La Justice va "connaître un budget qu'elle n'a pas connu depuis longtemps", promet Éric Dupond-Moretti
Le nouveau ministre de la Justice Éric Dupond-Moretti, le 11 juillet 2020 à Paris.

, publié le lundi 13 juillet 2020 à 13h53

En visite dans un centre éducatif fermé pour mineurs délinquants en Seine-Saint-Denis lundi 13 juillet, le nouveau garde des Sceaux a déploré "deux problèmes" au sein de la Justice : "le manque de moyens et de mauvaises habitudes".

Nommé ministre de la Justice depuis une semaine, Éric Dupond-Moretti multiplie les déplacements sur le terrain. Le garde des Sceaux s'est rendu lundi 13 juillet à Épinay-sur-Seine (Seine-Saint-Denis) pour visiter un centre éducatif fermé (CEF) pour mineurs délinquants où il a échangé avec des "gamins déchirés par la vie", qu'"il faut aider". 




"J'ai toujours pensé qu'il valait mieux construire une école qu'une prison.

Les gamins qui sont là sont déchirés par la vie", a déclaré l'ancien avocat pénaliste. "Ces gamins vont revenir un jour ou l'autre dans la société civile et il faut qu'ils reviennent meilleurs, je crois en cela passionnément", a-t-il ajouté. "Ces gamins là, pour la plupart d'entre eux, n'ont pas eu de chance. Il faut les aider." Éric Dupond-Moretti a rendu hommage au personnel "magnifique" qui travaille dans ce CEF pour donner à ces mineurs "une colonne vertébrale". "Les gens qui travaillent ici le font par passion.

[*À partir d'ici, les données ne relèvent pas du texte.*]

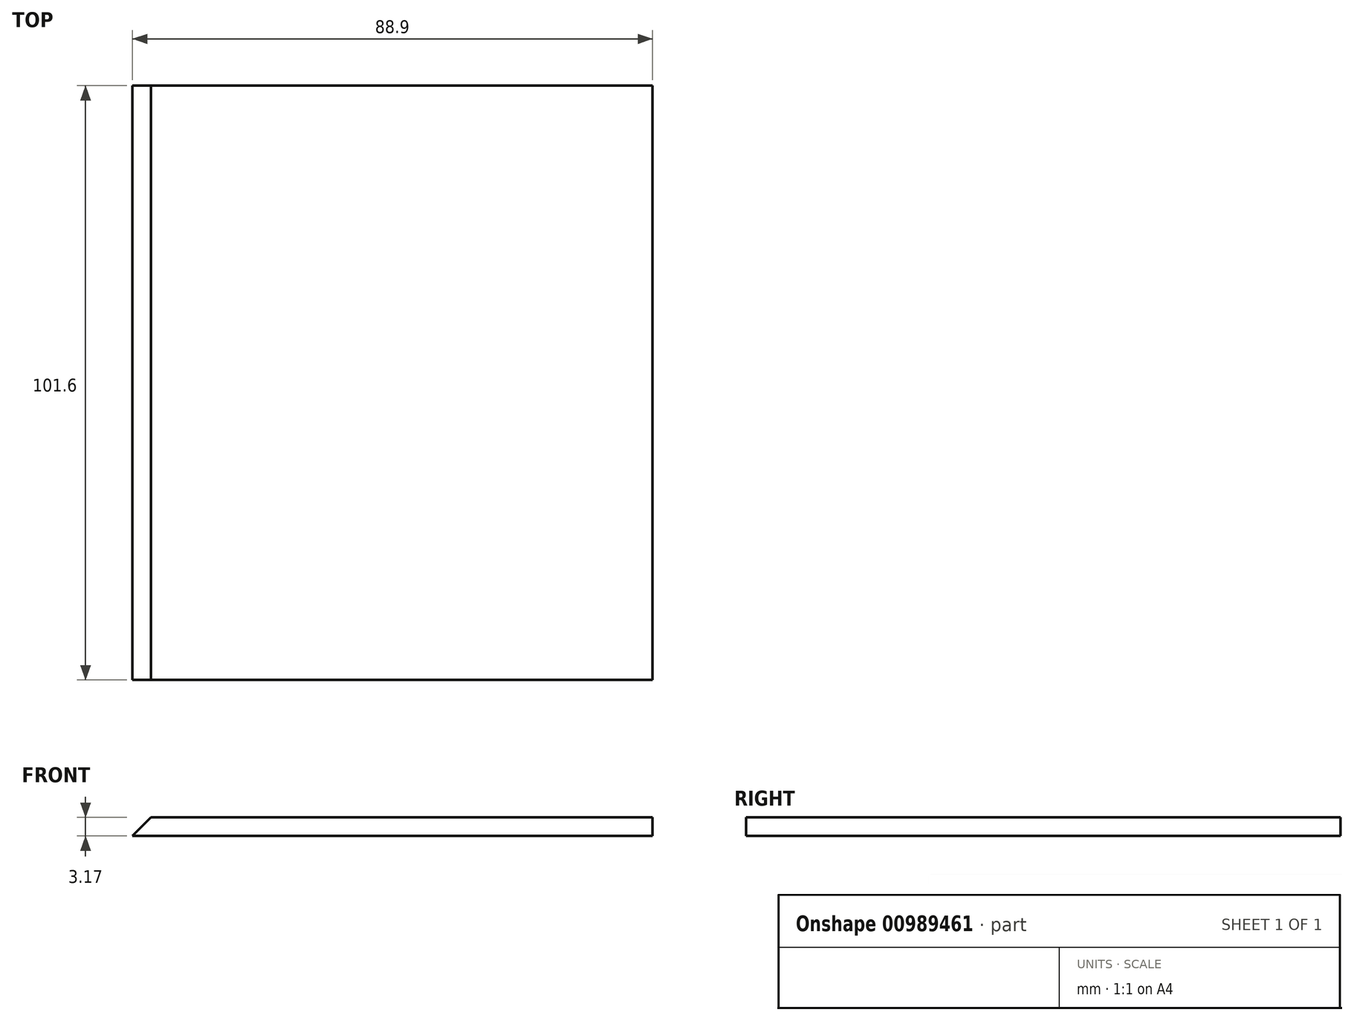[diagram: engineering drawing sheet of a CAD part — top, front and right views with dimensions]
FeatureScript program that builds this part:
annotation { "Feature Type Name" : "Feature", "Feature Type Description" : "" }
export const myFeature = defineFeature(function(context is Context, id is Id, definition is map)
    precondition{}
    {
        {
            var Q0;
            Q0=qCreatedBy(makeId("Front.planeOp"),FACE);
            var sketch = newSketch(context, id + "F0", { "sketchPlane" : qUnion([Q0])});
            skLineSegment(sketch, "E0.bottom", {"start": v(56.62, 1.32) * mm, "end": v(-29.1, 1.32) * mm});
            skLineSegment(sketch, "E0.top", {"start": v(56.62, -1.85) * mm, "end": v(-32.28, -1.85) * mm});
            skLineSegment(sketch, "E0.left", {"start": v(56.62, 1.32) * mm, "end": v(56.62, -1.85) * mm});
            skPoint(sketch, "E0.middle", {"position": v(12.17, -0.26) * mm});
            skLineSegment(sketch, "E1", {"start": v(-32.28, -1.85) * mm, "end": v(-29.1, 1.32) * mm});
            skPoint(sketch, "E2.orphan", {"position": v(-32.28, 1.32) * mm});
            skSolve(sketch);
        }
        {
            var Q0;
            Q0=makeQuery(id+"F0.imprint","IMPRINT",FACE,{"disambiguationData":[TD([[makeQuery(id+"F0.imprint","IMPRINT",EDGE,{"derivedFrom":sQuery(id+"F0.wireOp",EDGE,"E0.bottom")}),1.0]])]});
            extrude(context, id + "F1", {"entities" : qUnion([Q0]), "endBound" : BoundingType.SYMMETRIC, "depth" : 101.6 * mm, "offsetDistance" : 25.4 * mm});
        }
    });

C'est difficile, c'est gratifiant en même temps." 

"Ça tranche avec le discours sécuritaire de ces dernières années", a réagi auprès de l'AFP le député LFI Eric Coquerel, présent à la visite. "Ce n'est pas habituel qu'un ministre rappelle qu'en prison, ou dans les centres de ce type, l'objectif est aussi la réinsertion, pas seulement la punition". "J'espère qu'il aura les moyens de sa politique", a-t-il ajouté. 

Ce à quoi s'est engagé Éric Dupond-Moretti lundi matin. Déplorant "deux problèmes" au sein de la Justice, "le manque de moyens et de mauvaises habitudes", il a promis que la Justice allait "connaître un budget qu'elle n'a pas connu depuis longtemps". 




Le nouveau ministre de la Justice a également réagi auprès des médias à la demande de Jean-Luc Lennon, procureur de la République de Basse-Terre, d'être démis de ses fonctions et de revenir dans son lieu d'affectation initial qui est le parquet général, à la suite de sa nomination. 



"Le procureur de Basse-Terre a le droit de faire ce qu'il a fait", a rétorqué Éric Dupond-Moretti. "Il est parti au parquet général, il n'est pas à l'ANPE (Agence nationale pour l'emploi, ancien nom de Pôle Emploi, ndlr), c'est son droit, je respecte cela infiniment". "Il a dit qu'en tant que procureur il ne pouvait pas être loyal, j'espère qu'il le sera en tant que membre du parquet général. Qu'est ce que vous voulez que je dise d'autre?", a-t-il lancé, un peu agacé, pour clore le sujet.